### [TASK GOAL]
Reproduce every line of the material below exactly. No pictures belong in the copy.
■ ■ ■ ■ ■ ■ ■
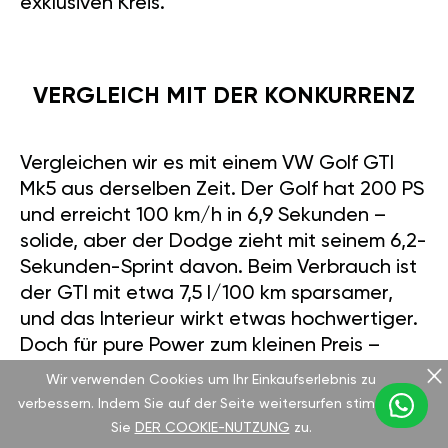
exklusiven Kreis.
VERGLEICH MIT DER KONKURRENZ
Vergleichen wir es mit einem VW Golf GTI
Mk5 aus derselben Zeit. Der Golf hat 200 PS
und erreicht 100 km/h in 6,9 Sekunden –
solide, aber der Dodge zieht mit seinem 6,2-
Sekunden-Sprint davon. Beim Verbrauch ist
der GTI mit etwa 7,5 l/100 km sparsamer,
und das Interieur wirkt etwas hochwertiger.
Doch für pure Power zum kleinen Preis –
gebrauchte Caliber gibt’s für 8.000-12.000
Wir verwenden Cookies um Ihr Einkaufserlebnis zu
€, der Golf liegt bei 10.000-14.000 € – ist
verbessern. Indem Sie auf der Seite weitersurfen stimmen
der Dodge unschlagbar. Mit unserem Tuning
Sie
DER COOKIE-NUTZUNG
zu.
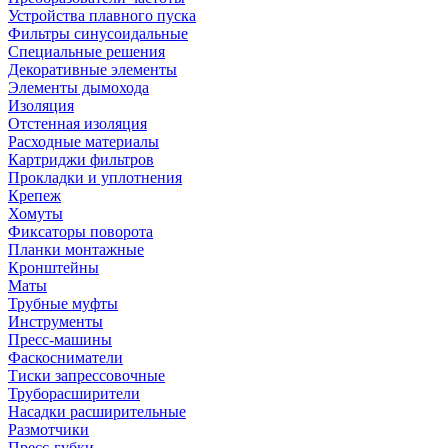
Устройства плавного пуска
Фильтры синусоидальные
Специальные решения
Декоративные элементы
Элементы дымохода
Изоляция
Отстенная изоляция
Расходные материалы
Картриджи фильтров
Прокладки и уплотнения
Крепеж
Хомуты
Фиксаторы поворота
Планки монтажные
Кронштейны
Маты
Трубные муфты
Инструменты
Пресс-машины
Фаскосниматели
Тиски запрессовочные
Труборасширители
Насадки расширительные
Размотчики
Пресс-губки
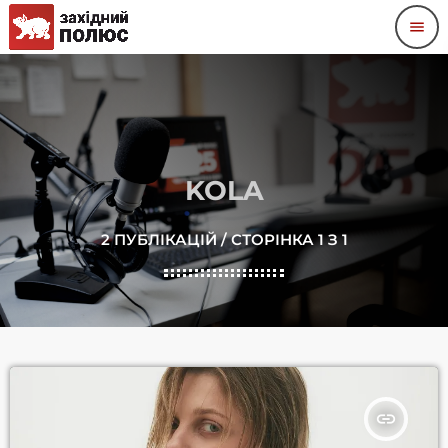
menu
KOLA
2 ПУБЛІКАЦІЙ / СТОРІНКА 1 З 1
insert_link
■ ■ ■ ■ ■ ■ ■
### [WRITTEN RESPONSE]
exklusiven Kreis.
VERGLEICH MIT DER KONKURRENZ
Vergleichen wir es mit einem VW Golf GTI
Mk5 aus derselben Zeit. Der Golf hat 200 PS
und erreicht 100 km/h in 6,9 Sekunden –
solide, aber der Dodge zieht mit seinem 6,2-
Sekunden-Sprint davon. Beim Verbrauch ist
der GTI mit etwa 7,5 l/100 km sparsamer,
und das Interieur wirkt etwas hochwertiger.
Doch für pure Power zum kleinen Preis –
gebrauchte Caliber gibt’s für 8.000-12.000
Wir verwenden Cookies um Ihr Einkaufserlebnis zu
€, der Golf liegt bei 10.000-14.000 € – ist
verbessern. Indem Sie auf der Seite weitersurfen stimmen
der Dodge unschlagbar. Mit unserem Tuning
Sie
DER COOKIE-NUTZUNG
zu.
Устройства плавного пуска
Фильтры синусоидальные
Специальные решения
Декоративные элементы
Элементы дымохода
Изоляция
Отстенная изоляция
Расходные материалы
Картриджи фильтров
Прокладки и уплотнения
Крепеж
Хомуты
Фиксаторы поворота
Планки монтажные
Кронштейны
Маты
Трубные муфты
Инструменты
Пресс-машины
Фаскосниматели
Тиски запрессовочные
Труборасширители
Насадки расширительные
Размотчики
Пресс-губки
menu
KOLA
2 ПУБЛІКАЦІЙ / СТОРІНКА 1 З 1
insert_link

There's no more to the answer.